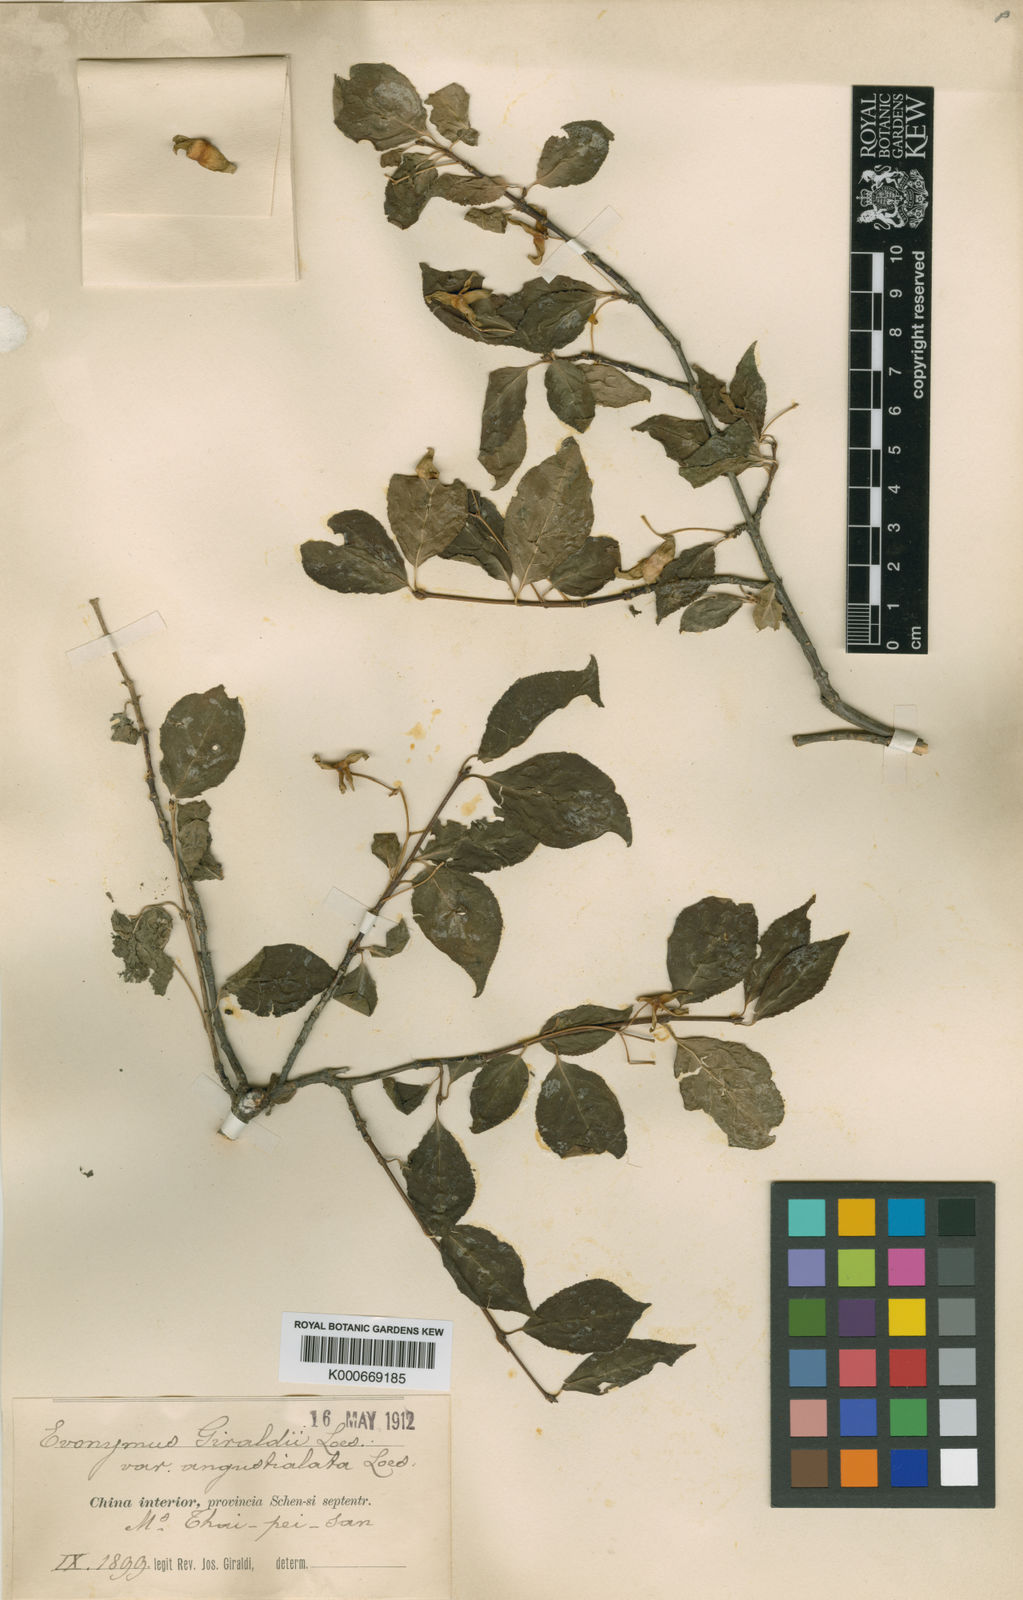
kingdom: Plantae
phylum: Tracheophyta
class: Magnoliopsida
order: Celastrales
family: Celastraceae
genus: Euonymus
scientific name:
+++++
Schriftliche Übung
Schreibe die Zeilen des Materials oben neu und ersetze darin „scientific name“ durch „wissenschaftlicher Name“, ohne sonst etwas zu ändern. Die Bilder lässt du in deiner Antwort weg.

Erledigte Aufgabe
kingdom: Plantae
phylum: Tracheophyta
class: Magnoliopsida
order: Celastrales
family: Celastraceae
genus: Euonymus
wissenschaftlicher Name:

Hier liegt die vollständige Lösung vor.